Reading text>
^^^^^^^^^^^^^^^^
In the Queen’s Bench decision on Vice v Investing Solutions Ltd, handed down on 5 September 2014 and going unreported, the Court considered a rather unusual set of circumstances but came to a familiar conclusion. The result was the granting of a mandatory injunction for a tenant to be allowed access to his property in accordance with his lease.
Of course to reach such a conclusion, a tenant would have to be excluded from his property in the first place. Whether it be the landlord, the letting agent, or a fellow tenant (or in this case a combination) the Courts pay heed to tenancy agreements when there is one.
In this particular matter, the applicant tenant applied to continue an injunction ordering the respondent letting agent to permit him access to his property. The applicant tenant had shared the property with another individual. The letting agent had arranged both tenancies.
After the second tenant had moved into the property, he alleged that the first had committed criminal damage against his car, which was formerly owned by the letting agent. The magistrates' court granted the applicant tenant bail on the condition that he live and sleep at the property.
The issues between the two tenants continued and one prevented the other from entering the property. The applicant tenant obtained an injunction ordering the letting agent to permit him access to it. It was later alleged that the injunction was not being complied with and that he was being excluded from the property. There was also a sub-plot in which it was alleged that the second tenant worked for the letting agent as a handyman and an employee.
^^^^^^^^^^^^^^^^
Dataset content>
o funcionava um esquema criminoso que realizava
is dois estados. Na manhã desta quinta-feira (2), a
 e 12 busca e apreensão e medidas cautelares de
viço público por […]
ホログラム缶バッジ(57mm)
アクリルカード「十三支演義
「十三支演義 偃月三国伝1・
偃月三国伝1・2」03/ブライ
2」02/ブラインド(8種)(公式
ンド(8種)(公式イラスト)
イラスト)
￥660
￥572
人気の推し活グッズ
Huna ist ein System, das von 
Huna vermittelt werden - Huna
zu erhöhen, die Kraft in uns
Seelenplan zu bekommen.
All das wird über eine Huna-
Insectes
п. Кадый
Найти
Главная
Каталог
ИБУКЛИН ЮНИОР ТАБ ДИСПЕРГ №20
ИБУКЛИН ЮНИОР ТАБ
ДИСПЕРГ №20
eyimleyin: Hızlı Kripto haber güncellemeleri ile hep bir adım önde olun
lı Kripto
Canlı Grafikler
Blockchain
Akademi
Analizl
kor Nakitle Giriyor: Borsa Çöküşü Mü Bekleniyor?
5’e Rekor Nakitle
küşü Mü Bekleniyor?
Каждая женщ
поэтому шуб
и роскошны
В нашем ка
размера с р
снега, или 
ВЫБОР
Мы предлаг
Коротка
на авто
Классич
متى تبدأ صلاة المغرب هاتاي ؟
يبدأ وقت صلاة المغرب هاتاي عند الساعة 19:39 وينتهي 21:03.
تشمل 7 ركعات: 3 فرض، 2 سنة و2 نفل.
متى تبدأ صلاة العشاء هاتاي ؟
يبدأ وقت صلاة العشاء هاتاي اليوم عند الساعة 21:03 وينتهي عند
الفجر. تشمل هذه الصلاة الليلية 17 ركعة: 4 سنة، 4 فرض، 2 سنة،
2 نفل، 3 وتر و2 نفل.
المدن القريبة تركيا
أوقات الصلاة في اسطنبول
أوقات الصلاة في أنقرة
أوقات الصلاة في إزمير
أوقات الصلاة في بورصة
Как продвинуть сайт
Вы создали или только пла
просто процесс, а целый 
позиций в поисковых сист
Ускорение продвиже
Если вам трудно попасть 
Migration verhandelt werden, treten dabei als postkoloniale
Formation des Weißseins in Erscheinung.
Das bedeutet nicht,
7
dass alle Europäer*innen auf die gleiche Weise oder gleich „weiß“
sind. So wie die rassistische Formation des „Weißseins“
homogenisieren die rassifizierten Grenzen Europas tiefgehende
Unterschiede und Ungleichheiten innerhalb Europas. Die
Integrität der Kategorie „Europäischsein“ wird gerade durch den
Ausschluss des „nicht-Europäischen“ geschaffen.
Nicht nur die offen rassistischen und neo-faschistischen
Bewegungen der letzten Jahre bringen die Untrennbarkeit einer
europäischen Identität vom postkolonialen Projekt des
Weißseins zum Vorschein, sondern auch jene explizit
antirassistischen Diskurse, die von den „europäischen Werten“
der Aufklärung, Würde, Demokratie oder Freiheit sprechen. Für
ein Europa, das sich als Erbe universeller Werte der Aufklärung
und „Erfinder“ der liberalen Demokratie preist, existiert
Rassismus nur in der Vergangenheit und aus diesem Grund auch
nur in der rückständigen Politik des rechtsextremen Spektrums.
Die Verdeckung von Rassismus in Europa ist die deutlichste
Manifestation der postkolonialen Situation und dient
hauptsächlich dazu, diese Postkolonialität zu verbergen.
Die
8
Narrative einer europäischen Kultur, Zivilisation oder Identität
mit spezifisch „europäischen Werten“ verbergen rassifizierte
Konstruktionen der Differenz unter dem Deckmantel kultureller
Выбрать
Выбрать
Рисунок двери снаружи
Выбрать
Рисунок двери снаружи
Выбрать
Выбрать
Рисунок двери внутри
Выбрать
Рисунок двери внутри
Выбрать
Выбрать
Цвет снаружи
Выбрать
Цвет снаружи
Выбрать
^^^^^^^^^^^^^^^^
Job 1>
In the text on Vice v Investing Solutions Ltd, on what condition did the magistrates' court grant the applicant tenant bail?
Job 2>
Write the next part of the text on Vice v Investing Solutions Ltd, carrying on from its final sentence.

Your response 1>
That he live and sleep at the property.

Your response 2>
The Court granted the applicant continuing injunctive relief pending trial, ordering the property’s letting agent to permit the first tenant access to the property. The Court ruled that he had a right of access and peaceful enjoyment under the tenancy agreement. Whether the second tenant was an employee or a tenant was a matter for trial.
Even in this somewhat irregular set of circumstances with criminal issues in the foreground, the fact that there was a tenancy took precedence. Landlords and their letting agents should be extremely cautious when excluding tenants from their property. It’s not simply a question of pragmatics like throwing their belongings out or changing the locks. If there are any issues whatsoever, legal advice at an early stage is the prudent course. It saves time and money in the long run and there is almost always a solution available, even if it’s not immediate.